**Petunjuk Pengerjaan:**
1. Tulis ulang kata demi kata bagian teks bacaan, mulai dari "Alloh ya Hafied, Allohul" sampai dengan "Malas bagaimana maksudnya..?".
2. Jawab pertanyaan berikut berdasarkan teks bacaan.
(a) Siapa yang dikutip mengatakan bahwa kedalaman agama seseorang jangan dilihat dari banyaknya sholat dan puasa?
(b) Menurut kutipan Gus Mus, dengan apa pikiran tidak boleh dikeruhkan?
(c) Apa yang dikeluhkan Kang Sarengat akhir-akhir ini?
3. Ubah paragraf dalam teks bacaan yang diawali "Jangan kerdilkan dirimu" menjadi daftar poin singkat tanpa menghilangkan isi pokoknya.

**Teks Bacaan:**
Alloh ya Hafied, Allohul Kaafi, ketentraman bersama kalian.

DIMENSI HENING
Jika anda ingin mengetahui kedalaman agama seseorang, janganlah lihat dari betapa 
banyaknya ia sholat dan puasa, melainkan lihatlah bagaimana Dia memperlakukan orang lain.”
~(Imam ja’far as-shadiq)~
“Jangan kerdilkan dirimu dengan takabur, jangan sempitkan dadamu dengan dengki, dan jangan
keruhkan pikiranmu dengan amarah.”  ~ (Gus Mus)~

ANGKRINGAN SUFI
Bismilahirohmanirohim:Teori hanya akan jadi teori semata jika…….
Kang  Sarengat    : Kang, rasa-rasanya kok akhir-akhir ini aku semakin malas terhadap situasi yo kang..?
Kang Hakekat    : Malas bagaimana maksudnya..?

**Data yang Ditampilkan:**
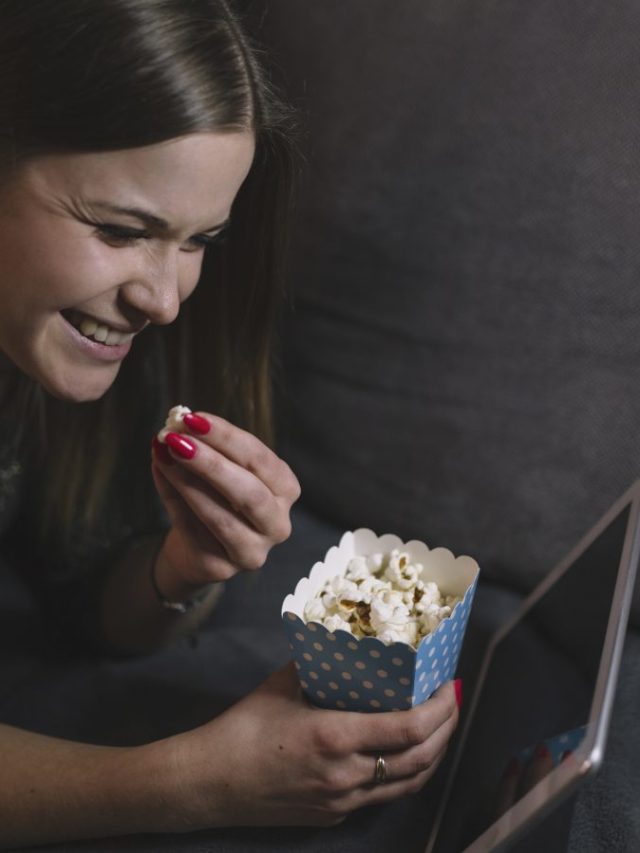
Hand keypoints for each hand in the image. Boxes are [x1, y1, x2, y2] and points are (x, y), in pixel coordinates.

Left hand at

**Jawaban Tugas:**
1.
Alloh ya Hafied, Allohul Kaafi, ketentraman bersama kalian.

DIMENSI HENING
Jika anda ingin mengetahui kedalaman agama seseorang, janganlah lihat dari betapa 
banyaknya ia sholat dan puasa, melainkan lihatlah bagaimana Dia memperlakukan orang lain.”
~(Imam ja’far as-shadiq)~
“Jangan kerdilkan dirimu dengan takabur, jangan sempitkan dadamu dengan dengki, dan jangan
keruhkan pikiranmu dengan amarah.”  ~ (Gus Mus)~

ANGKRINGAN SUFI
Bismilahirohmanirohim:Teori hanya akan jadi teori semata jika…….
Kang  Sarengat    : Kang, rasa-rasanya kok akhir-akhir ini aku semakin malas terhadap situasi yo kang..?
Kang Hakekat    : Malas bagaimana maksudnya..?

2.
(a) Imam Ja'far as-Shadiq.
(b) Dengan amarah.
(c) Ia merasa semakin malas terhadap situasi.

3.
Nasihat Gus Mus:
- Jangan mengerdilkan diri dengan takabur.
- Jangan menyempitkan dada dengan dengki.
- Jangan mengeruhkan pikiran dengan amarah.